While NATO membership requires Ukraine to complete the reform programme its defense forces are currently undertaking, the fact that it does not have full control over its territory, with Russia in control of Crimea and pro-Russian troops holding parts of east Ukraine, may complicate membership.

"I am convinced that for Ukraine, at the time of Russian aggression, NATO membership is the strategic direction of our development," Parubiy told parliamentarians at a meeting with NATO officials. "There is no alternative to this direction," he said, according to news site Ukrainskaya Pravda.

NATO first signalled it was prepared to eventually welcome Ukraine in the alliance in 2008 at a summit in Bucharest, although Ukraine would then elect a pro-Russian government that put this process on hold.

"I highlight today that for us the decision at the Bucharest summit on the advancement of Ukraine into NATO remains in power and all of us, the whole of parliament, is convinced that Ukraine will be a NATO member," Parubiy said. "This is a matter of time, but for Ukraine this is a fundamental matter not only in the military dimension, but also in the strategic and geopolitical dimension."

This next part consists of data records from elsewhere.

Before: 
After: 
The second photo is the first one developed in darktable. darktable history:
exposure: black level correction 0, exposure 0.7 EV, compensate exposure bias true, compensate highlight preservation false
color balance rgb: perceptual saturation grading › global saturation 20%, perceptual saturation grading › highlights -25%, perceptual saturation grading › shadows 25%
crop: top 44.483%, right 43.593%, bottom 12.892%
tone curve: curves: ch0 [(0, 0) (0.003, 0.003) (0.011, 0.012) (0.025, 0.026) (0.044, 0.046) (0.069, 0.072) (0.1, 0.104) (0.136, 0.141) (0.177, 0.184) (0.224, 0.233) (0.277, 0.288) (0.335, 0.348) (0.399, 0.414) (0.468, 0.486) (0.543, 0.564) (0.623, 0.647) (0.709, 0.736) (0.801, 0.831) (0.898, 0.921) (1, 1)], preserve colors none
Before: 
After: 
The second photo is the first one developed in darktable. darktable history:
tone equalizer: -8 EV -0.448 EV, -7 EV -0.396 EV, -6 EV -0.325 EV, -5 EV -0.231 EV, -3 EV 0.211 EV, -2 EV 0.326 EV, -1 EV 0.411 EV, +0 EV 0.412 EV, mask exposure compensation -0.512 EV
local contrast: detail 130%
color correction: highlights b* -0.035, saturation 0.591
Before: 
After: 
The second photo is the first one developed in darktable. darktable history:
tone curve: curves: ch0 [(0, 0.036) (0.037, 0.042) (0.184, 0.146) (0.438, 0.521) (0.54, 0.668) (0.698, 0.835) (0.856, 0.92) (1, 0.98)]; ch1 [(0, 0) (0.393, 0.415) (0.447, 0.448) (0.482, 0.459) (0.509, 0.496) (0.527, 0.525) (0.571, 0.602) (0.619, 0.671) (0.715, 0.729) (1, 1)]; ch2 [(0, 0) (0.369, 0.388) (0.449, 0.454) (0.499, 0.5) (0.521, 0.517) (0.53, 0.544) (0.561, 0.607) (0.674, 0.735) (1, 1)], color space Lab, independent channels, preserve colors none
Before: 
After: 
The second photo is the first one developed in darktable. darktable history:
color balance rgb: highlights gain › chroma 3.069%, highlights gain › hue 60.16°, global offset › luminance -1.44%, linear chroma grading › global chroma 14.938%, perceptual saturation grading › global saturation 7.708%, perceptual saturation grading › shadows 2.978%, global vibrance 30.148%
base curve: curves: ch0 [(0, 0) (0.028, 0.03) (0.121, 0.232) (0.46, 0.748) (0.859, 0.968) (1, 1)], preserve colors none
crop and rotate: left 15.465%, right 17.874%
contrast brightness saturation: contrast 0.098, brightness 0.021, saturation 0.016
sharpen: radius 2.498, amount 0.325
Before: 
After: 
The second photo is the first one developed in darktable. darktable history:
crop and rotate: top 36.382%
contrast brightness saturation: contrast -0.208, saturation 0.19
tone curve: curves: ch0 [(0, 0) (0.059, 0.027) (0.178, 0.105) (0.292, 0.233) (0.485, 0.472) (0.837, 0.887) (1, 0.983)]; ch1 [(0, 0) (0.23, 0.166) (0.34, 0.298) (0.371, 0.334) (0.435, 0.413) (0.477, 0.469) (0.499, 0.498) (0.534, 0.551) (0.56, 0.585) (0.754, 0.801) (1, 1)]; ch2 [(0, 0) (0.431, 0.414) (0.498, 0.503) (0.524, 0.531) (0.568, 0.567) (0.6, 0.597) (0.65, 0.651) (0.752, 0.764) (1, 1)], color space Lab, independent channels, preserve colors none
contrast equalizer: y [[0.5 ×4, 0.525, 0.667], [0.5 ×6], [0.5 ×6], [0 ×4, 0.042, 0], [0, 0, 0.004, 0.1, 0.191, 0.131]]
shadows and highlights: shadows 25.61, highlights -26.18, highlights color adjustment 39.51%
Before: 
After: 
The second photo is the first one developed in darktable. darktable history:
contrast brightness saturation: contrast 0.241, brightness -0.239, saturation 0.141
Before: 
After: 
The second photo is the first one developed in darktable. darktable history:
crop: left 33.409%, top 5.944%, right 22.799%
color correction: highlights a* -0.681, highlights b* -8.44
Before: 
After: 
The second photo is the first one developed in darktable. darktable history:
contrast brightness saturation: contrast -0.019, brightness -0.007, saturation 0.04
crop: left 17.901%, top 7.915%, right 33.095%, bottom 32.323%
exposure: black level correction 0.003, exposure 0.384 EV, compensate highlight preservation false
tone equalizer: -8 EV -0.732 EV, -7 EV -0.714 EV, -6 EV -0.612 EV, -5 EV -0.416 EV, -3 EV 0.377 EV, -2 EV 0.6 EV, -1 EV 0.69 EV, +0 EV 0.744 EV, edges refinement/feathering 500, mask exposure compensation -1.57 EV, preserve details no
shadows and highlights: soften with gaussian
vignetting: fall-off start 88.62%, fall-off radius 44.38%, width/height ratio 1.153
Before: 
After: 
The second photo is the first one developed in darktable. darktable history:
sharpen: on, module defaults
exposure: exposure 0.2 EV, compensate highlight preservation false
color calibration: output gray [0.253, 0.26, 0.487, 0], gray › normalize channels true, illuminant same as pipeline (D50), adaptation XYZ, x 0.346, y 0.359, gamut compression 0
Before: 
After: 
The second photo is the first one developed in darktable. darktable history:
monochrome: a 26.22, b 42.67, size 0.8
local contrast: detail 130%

Parubiy said that without international pressure on Russia, Ukraine would not be able to regain lost territories, news agency Unian reported.

"Within the framework of the political dialogue between Ukraine and NATO, we have to focus on a strategy to restore the territorial integrity of Ukraine," he said. "Our main goal is clear. It is to restore peace to our country and oust the occupants."

He called for NATO to maintain high military readiness and pressure on Russia, in support of Ukraine and as a precaution from keeping Russian forces away from allies in Eastern Europe.

"Putin understands only the language of force," Parubiy said. "He will only stop there where we stop him ourselves."

Poroshenko has estimated that the majority of Ukrainians now support integrating into NATO when this figure was only 16 percent, around three years ago. He has also vowed to hold a referendum on the question once the reform package his government has promised to implement is complete.

European Commission President Jean Claude Juncker recently said that Ukraine would not join the EU or NATO in the next quarter of a century.